2003 WI App 174

 

court of appeals of wisconsin

published opinion

 


 

Case No.:

02-1824

 

Complete Title of Case:

†Petition for Review filed


 

 

George T. Markos, Jr. and Catherine T.

Hubert-Markos,

 

                        Plaintiffs-Appellants,

 

              v.

 

William R. Schaller, Karen L. Schaller and Town

of Hamilton,

 

                        Defendants-Respondents.†

 

 

 


 

Opinion Filed:

July 3, 2003

Submitted on Briefs: 

January 10, 2003

 

 

JUDGES:

Dykman, Roggensack and Lundsten, JJ.

            Concurred:

 

            Dissented:

 

 

 

Appellant

 

ATTORNEYS:

On behalf of the plaintiffs-appellants, the cause was submitted on the briefs of Bryant Klos of Klos, Flynn & Papenfuss – Chartered, La Crosse. 

 

 

Respondent

 

ATTORNEYS:

On behalf of the defendants-respondents William R. Schaller and Karen L. Schaller, the cause was submitted on the brief of James W. McNeilly, Jr., La Crosse.

Exercise set:
a) Write out the part of the opinion header that begins at the words "On behalf of the defendants-respondents" and stops after the words "Jr., La Crosse.".
b) Using the opinion header, say whether each statement below agrees with it, answering yes or no and quoting the words that decide it: (i) The opinion was filed on July 3, 2003. (ii) The Town of Hamilton is listed among the plaintiffs-appellants. (iii) The plaintiffs-appellants' cause was submitted on the briefs of Bryant Klos.

Data excerpts:
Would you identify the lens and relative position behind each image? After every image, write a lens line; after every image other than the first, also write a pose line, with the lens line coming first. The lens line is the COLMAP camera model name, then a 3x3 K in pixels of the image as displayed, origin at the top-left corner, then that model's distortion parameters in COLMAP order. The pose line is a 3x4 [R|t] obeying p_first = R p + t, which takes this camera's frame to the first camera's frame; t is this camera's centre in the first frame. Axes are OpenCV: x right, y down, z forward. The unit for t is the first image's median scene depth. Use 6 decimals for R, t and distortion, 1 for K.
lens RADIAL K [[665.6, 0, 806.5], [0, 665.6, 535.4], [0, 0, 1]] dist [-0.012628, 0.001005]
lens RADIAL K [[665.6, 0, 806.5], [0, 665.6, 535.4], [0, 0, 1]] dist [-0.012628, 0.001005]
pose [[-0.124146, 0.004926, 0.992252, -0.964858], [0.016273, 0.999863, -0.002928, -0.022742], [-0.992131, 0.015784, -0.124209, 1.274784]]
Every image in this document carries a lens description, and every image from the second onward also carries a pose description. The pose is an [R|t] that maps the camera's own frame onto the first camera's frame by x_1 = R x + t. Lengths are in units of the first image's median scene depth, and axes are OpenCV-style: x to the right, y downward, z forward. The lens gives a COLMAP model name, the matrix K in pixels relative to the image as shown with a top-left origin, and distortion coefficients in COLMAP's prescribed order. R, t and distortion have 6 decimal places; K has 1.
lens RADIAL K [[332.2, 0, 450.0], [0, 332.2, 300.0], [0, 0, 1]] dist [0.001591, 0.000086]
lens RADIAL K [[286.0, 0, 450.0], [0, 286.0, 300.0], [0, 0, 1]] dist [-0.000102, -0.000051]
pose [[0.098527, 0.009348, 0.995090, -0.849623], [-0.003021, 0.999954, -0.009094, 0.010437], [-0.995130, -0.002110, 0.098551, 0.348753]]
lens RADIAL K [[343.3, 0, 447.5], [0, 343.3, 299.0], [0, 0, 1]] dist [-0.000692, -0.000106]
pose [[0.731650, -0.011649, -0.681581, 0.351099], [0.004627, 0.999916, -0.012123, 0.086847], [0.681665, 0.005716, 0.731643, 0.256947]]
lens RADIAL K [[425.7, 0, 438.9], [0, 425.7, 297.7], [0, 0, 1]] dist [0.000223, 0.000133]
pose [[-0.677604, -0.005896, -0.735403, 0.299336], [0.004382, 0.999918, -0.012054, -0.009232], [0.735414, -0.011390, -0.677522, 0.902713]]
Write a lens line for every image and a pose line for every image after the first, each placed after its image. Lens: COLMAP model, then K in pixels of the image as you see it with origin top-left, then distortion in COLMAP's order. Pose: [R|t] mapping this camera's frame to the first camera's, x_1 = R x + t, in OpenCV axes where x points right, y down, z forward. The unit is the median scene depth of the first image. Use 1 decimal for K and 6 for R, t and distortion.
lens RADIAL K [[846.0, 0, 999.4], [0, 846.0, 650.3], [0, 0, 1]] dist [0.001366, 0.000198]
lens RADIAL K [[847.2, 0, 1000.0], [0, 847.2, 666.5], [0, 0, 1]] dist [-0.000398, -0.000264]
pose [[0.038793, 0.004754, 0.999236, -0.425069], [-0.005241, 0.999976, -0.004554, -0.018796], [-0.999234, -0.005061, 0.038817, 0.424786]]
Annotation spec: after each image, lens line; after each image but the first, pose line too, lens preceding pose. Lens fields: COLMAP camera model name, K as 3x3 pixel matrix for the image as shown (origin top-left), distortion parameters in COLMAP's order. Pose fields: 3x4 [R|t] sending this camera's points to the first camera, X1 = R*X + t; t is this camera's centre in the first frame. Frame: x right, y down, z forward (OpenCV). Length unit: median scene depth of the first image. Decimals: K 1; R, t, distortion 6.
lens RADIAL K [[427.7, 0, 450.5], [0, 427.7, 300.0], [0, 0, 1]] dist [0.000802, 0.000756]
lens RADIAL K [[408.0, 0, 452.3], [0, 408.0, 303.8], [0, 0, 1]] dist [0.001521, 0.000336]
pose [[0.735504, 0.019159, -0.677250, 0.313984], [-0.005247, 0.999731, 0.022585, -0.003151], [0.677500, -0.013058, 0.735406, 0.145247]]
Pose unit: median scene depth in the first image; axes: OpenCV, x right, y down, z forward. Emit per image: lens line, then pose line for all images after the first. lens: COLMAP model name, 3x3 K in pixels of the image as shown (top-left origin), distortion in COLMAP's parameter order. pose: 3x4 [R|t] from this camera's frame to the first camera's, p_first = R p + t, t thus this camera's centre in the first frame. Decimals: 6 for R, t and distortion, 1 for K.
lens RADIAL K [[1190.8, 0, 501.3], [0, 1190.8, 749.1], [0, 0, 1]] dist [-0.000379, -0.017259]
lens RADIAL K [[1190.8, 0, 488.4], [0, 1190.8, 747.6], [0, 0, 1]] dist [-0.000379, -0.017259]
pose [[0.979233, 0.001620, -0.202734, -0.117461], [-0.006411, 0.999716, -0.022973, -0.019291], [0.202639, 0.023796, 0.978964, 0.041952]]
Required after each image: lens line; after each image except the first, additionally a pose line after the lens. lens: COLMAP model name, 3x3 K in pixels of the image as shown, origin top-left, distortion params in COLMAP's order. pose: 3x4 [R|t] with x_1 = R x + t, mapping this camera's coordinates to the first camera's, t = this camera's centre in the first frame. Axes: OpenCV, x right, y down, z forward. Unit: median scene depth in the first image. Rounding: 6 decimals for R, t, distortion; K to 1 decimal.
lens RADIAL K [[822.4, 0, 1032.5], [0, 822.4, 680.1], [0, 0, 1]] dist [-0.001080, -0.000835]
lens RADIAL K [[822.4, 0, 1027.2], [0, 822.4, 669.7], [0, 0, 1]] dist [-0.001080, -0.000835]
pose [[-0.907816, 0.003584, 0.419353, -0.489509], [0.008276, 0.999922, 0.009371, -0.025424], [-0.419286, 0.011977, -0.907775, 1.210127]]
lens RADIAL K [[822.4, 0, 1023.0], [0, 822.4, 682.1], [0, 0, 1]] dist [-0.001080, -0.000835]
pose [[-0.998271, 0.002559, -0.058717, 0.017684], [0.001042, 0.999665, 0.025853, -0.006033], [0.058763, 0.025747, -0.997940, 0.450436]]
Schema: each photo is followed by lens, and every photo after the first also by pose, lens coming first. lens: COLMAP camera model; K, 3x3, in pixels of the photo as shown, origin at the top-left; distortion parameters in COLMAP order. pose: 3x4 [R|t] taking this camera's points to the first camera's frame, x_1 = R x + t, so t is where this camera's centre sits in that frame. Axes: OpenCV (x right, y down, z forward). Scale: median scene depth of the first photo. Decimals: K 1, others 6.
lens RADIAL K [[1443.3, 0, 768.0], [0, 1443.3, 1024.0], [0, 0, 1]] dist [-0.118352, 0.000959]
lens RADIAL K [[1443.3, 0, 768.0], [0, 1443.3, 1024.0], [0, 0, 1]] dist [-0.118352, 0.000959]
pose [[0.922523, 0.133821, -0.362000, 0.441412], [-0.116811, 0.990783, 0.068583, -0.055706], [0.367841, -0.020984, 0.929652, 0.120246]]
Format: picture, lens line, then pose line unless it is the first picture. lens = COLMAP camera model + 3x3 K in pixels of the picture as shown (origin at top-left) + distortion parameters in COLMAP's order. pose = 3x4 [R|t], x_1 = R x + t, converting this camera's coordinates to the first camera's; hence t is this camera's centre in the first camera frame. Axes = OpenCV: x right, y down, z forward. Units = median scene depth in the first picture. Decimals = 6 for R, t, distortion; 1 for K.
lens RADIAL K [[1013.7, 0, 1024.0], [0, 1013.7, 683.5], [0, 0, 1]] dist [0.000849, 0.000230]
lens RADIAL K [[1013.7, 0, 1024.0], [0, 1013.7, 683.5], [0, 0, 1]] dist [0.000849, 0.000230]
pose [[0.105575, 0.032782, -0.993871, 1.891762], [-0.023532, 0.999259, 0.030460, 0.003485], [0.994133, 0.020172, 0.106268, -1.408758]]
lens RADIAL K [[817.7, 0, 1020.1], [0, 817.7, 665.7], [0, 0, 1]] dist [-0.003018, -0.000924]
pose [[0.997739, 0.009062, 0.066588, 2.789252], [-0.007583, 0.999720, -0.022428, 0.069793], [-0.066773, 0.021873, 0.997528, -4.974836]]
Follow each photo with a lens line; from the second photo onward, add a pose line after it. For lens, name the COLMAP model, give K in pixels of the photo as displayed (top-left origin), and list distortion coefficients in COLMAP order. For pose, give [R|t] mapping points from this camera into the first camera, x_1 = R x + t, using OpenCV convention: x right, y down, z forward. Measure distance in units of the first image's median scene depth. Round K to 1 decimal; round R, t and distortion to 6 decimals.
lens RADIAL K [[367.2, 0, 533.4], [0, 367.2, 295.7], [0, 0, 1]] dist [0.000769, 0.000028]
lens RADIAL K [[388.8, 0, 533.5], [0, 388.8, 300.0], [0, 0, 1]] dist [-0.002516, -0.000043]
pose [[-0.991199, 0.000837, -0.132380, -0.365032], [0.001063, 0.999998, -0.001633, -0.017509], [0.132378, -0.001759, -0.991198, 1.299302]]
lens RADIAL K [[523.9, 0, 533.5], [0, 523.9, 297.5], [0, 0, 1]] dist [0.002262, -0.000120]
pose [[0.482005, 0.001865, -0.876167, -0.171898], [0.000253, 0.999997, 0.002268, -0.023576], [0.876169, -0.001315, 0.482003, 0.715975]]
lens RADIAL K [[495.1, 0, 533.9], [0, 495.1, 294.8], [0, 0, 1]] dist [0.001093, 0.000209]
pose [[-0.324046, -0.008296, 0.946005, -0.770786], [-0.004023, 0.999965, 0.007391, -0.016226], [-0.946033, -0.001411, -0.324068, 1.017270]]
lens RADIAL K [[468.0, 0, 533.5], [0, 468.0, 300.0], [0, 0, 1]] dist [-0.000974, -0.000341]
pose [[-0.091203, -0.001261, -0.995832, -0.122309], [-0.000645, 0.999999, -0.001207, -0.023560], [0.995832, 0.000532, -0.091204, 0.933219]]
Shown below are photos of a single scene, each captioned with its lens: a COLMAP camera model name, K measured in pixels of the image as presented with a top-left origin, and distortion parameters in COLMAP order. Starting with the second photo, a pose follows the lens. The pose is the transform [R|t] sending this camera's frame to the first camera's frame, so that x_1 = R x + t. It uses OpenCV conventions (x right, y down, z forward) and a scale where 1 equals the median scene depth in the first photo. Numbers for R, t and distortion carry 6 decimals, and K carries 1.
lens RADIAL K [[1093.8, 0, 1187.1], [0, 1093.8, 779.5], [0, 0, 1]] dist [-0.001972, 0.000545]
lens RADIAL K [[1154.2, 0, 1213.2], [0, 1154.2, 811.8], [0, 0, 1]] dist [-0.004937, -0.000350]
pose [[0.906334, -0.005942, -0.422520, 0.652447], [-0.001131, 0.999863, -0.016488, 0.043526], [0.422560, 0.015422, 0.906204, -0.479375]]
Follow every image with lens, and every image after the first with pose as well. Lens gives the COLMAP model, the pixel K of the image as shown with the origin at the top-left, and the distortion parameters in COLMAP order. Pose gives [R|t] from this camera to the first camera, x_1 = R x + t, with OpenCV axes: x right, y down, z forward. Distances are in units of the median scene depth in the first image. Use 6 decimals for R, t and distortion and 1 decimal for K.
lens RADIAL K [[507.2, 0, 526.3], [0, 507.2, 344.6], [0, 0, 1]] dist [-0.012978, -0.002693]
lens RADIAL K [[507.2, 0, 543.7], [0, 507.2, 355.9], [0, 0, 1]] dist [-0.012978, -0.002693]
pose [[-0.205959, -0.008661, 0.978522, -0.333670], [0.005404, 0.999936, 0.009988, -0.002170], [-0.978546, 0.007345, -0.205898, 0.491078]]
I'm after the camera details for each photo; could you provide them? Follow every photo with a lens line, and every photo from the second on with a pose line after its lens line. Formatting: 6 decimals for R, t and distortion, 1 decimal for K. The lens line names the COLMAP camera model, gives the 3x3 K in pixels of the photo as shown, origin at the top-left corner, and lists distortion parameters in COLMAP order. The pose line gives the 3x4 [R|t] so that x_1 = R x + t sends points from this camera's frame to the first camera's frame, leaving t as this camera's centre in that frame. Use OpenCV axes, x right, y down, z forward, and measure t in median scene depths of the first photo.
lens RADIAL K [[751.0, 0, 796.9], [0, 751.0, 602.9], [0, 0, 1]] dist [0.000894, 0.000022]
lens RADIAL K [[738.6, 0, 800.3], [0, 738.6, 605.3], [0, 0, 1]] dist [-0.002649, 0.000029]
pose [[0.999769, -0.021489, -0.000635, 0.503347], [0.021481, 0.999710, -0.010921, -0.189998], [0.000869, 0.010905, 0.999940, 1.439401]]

Outputs for the tasks:
a)
On behalf of the defendants-respondents William R. Schaller and Karen L. Schaller, the cause was submitted on the brief of James W. McNeilly, Jr., La Crosse.

b)
(i) Yes: "Opinion Filed:" is followed by "July 3, 2003".
(ii) No: the line "William R. Schaller, Karen L. Schaller and Town" continues with "of Hamilton," and the parties are then labeled "Defendants-Respondents".
(iii) Yes: "On behalf of the plaintiffs-appellants, the cause was submitted on the briefs of Bryant Klos".